Why, then, do I still get caught up in the stuff? For example…

Due to a lot of circumstances out of our control, Christmas in our household is a lengthy affair. I’m not talking solely about the season; I’m talking about the actual eating/drinking/present-opening celebrations. This year the hoopla is starting on December 20 and going through December 26.

I want to think: What a blessing that we have so many days, so many opportunities to celebrate!

What I find myself thinking is: By the time this is all over, I’m going to want to flip Christmas the bird and never look back.

I know in my heart of hearts that I want to look back on this season – on every season, for that matter – as a time of living joyously, no matter what our circumstances. But it’s a battle for me.

I woke up this morning feeling panicky about all I have to do. All that stuff. And then feeling like a schmuck and a hypocrite because I’m talking the talk, but not walking the walk.

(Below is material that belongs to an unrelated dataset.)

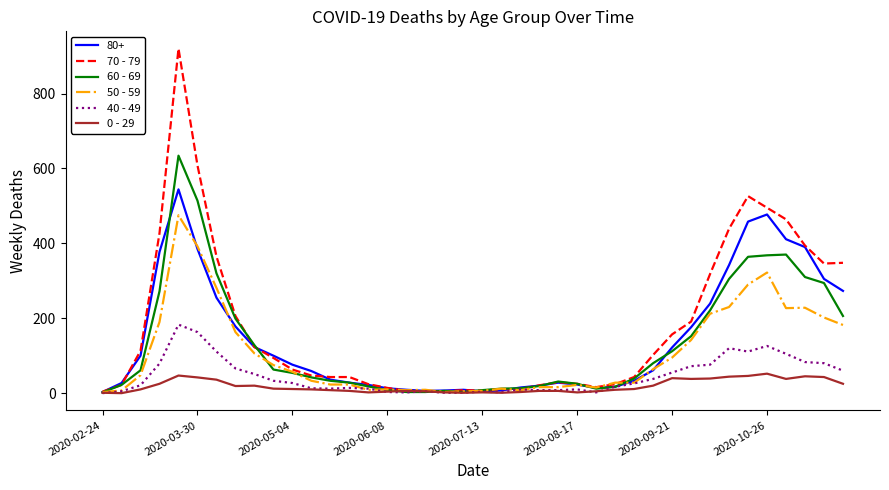

What is the maximum value shown in the chart?

920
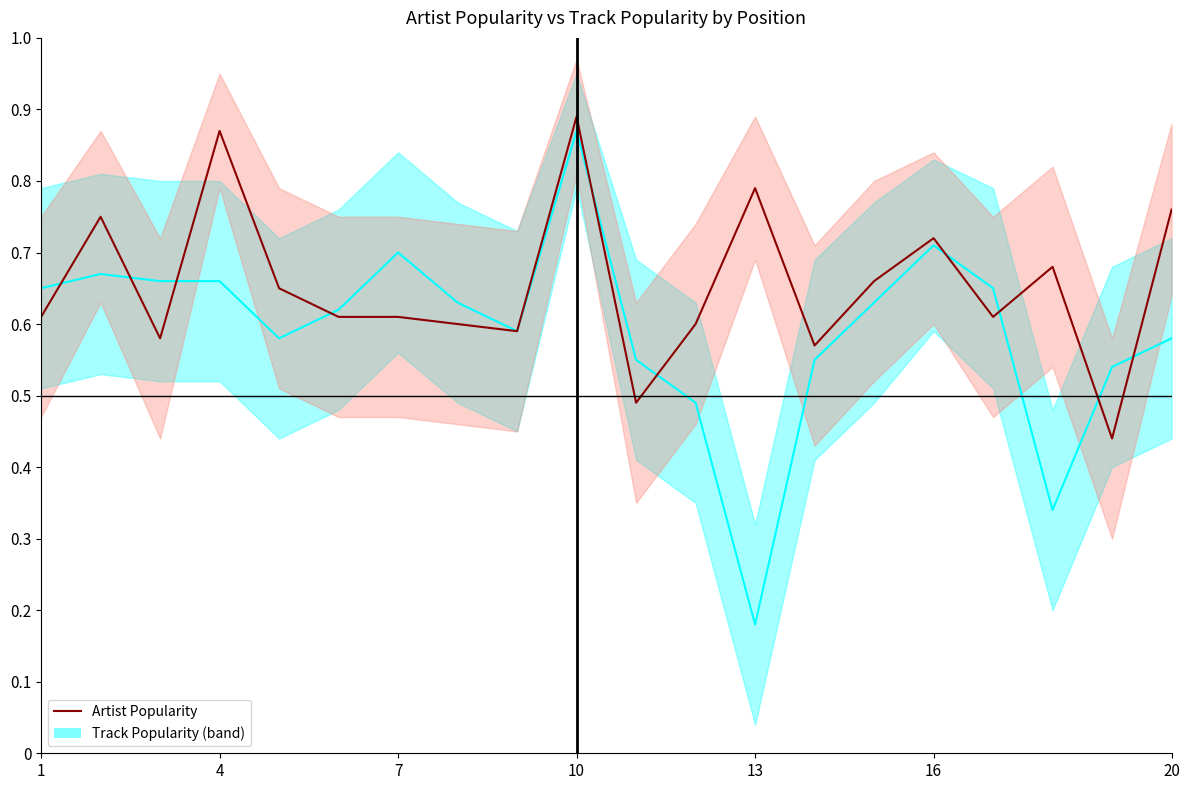

Is this an area chart (filled region under the line)?

No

Some of the stuff driving me nuts:

For the first time in, well, possibly forever, I am not finished with my Christmas shopping. There is no explanation for this. (I believe I had a false sense of organization and well-being because I started my present-buying early. And then – apparently – I stopped shopping. Now I’m left with a few presents still to buy, and they’re all the hard ones.) Whatever the cause, the effect is that I’m feeling anxious.

We all know I got just a bit wrapped up in The Great Christmas Tree Debacle of 2010.

I’ve been doing some whining about how I don’t have enough time. In fact, I got irritated this morning that just because my husband’s job actually earns money (details), he gets to go off in peace and quiet to do his work. I have to do mine at the kitchen table, surrounded by short, demanding, slightly demented people.

I’m also afraid you’re all going to stop reading if I don’t stop whining.

So.

I wonder…

:: Do you get caught up in the day-to-day, especially in this busy holiday season?

:: What are your tips and tricks for staying focused on what’s real and what’s important?